Microwave (MW) remote sensing has the potential to obtain all-weather land surface temperature (LST) and serves as a complement to the thermal-infrared (TIR) LST under cloudy sky conditions. However, the accuracy of MW LST is generally lower than that of TIR LST, making the retrieval of highly accurate all-weather LST a challenging task. We propose an empirical algorithm for retrieving LST from the Advanced Microwave Scanning Radiometer (AMSR-E) brightness temperature (BT) data. First, we constructed a comprehensive classification system of environmental variables (CCSEV), allowing for the influence of topography, land cover, solar radiation, and atmospheric condition on the spatiotemporal distribution of LST, then the LST was expressed as a function of the combination of different AMSR-E channels for each CCSEV class. When performing the testing with the data from 2005, 2009 and 2011, the accuracy is 3.27 K, 2.65 K and 3.48 K in the daytime and 2.94 K, 2.63 K, 2.15 K at nighttime, respectively.

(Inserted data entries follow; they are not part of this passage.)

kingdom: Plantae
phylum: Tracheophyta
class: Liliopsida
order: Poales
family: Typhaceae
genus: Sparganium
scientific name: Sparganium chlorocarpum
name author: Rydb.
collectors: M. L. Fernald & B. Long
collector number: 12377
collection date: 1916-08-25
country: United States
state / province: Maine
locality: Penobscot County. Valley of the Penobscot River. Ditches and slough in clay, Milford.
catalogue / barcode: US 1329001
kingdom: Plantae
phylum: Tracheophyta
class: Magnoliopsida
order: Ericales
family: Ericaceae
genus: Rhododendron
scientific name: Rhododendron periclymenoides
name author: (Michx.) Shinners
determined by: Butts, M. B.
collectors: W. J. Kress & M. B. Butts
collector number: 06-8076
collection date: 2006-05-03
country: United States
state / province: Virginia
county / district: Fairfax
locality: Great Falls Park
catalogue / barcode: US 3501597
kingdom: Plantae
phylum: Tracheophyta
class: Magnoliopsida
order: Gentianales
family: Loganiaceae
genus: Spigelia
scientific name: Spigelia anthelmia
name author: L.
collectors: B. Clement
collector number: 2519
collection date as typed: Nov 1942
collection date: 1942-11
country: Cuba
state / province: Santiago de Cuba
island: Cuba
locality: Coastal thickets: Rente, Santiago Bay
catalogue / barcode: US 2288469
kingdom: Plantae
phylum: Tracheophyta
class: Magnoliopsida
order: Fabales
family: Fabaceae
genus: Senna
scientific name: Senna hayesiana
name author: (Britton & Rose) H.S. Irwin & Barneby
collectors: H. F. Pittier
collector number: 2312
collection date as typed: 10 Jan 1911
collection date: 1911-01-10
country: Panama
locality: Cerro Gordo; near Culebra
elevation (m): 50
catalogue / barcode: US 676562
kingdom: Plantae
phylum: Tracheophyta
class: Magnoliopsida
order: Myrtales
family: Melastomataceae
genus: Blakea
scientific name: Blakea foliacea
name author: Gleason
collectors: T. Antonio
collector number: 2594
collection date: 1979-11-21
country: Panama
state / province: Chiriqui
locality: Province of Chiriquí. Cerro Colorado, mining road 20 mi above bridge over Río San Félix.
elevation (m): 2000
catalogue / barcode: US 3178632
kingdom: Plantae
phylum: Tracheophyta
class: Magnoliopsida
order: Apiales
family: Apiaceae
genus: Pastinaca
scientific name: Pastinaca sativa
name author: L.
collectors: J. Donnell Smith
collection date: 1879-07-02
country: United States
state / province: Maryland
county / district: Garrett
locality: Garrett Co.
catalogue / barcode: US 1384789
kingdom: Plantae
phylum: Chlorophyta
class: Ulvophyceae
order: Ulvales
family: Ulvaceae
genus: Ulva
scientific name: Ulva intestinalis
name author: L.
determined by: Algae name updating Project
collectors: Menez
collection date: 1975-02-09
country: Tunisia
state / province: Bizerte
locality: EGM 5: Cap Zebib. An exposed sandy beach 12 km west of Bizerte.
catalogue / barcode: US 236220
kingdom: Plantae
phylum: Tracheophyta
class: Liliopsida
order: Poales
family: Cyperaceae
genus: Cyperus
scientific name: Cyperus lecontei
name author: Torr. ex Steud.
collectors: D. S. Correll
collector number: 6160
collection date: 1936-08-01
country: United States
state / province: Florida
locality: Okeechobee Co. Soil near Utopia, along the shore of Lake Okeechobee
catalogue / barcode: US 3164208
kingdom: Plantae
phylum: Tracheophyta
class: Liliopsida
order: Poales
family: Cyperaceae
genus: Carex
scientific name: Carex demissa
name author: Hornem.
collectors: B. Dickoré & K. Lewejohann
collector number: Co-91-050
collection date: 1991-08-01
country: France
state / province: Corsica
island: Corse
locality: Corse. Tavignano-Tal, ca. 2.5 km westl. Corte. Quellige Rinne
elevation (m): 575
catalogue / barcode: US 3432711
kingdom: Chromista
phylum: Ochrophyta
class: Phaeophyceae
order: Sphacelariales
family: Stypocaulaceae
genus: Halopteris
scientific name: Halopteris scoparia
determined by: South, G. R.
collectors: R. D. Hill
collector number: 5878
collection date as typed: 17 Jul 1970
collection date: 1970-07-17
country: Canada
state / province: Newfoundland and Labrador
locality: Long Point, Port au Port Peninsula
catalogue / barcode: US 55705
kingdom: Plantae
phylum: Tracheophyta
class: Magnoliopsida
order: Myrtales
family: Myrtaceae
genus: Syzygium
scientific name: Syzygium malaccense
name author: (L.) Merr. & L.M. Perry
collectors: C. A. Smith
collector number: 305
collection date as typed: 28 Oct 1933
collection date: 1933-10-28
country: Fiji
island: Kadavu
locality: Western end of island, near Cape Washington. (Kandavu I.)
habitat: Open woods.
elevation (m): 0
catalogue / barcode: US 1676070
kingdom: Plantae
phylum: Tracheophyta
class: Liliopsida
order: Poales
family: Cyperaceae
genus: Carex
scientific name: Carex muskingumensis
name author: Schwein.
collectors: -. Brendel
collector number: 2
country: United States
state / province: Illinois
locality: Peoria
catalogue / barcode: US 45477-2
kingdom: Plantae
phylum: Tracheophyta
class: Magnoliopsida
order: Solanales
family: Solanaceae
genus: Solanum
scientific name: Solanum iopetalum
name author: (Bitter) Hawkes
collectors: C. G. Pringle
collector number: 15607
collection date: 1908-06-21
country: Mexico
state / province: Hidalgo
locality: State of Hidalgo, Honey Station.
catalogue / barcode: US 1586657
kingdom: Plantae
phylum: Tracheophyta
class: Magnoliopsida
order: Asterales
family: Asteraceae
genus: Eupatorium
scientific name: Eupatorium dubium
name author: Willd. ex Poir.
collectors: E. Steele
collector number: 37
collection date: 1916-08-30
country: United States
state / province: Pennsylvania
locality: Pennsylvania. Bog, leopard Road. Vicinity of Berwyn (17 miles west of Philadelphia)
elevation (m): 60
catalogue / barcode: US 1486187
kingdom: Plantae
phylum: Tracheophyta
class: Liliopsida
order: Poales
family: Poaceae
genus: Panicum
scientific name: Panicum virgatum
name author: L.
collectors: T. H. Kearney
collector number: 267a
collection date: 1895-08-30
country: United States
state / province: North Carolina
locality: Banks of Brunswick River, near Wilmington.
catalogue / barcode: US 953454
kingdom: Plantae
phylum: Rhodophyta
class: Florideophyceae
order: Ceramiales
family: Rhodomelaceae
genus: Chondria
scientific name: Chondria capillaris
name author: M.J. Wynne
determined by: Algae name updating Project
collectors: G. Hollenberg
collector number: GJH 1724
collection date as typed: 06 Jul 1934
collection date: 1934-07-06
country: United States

The proposed algorithm was compared to an existing algorithm developed for China without considering the topography. The result shows that the accuracy of LST has improved by 2.81 K in the daytime and 2.14 K at nighttime in China, compared with the Moderate Resolution Imaging Spectroradiometer (MODIS) LST. The verification at the Naqu sites in the Qinghai-Tibet Plateau shows that the accuracy has improved by 1-2 K in the daytime and 0.7-1 K at nighttime. These results indicate that the developed algorithm is universal and accurate and benefits the retrieval of accurate all-weather LST.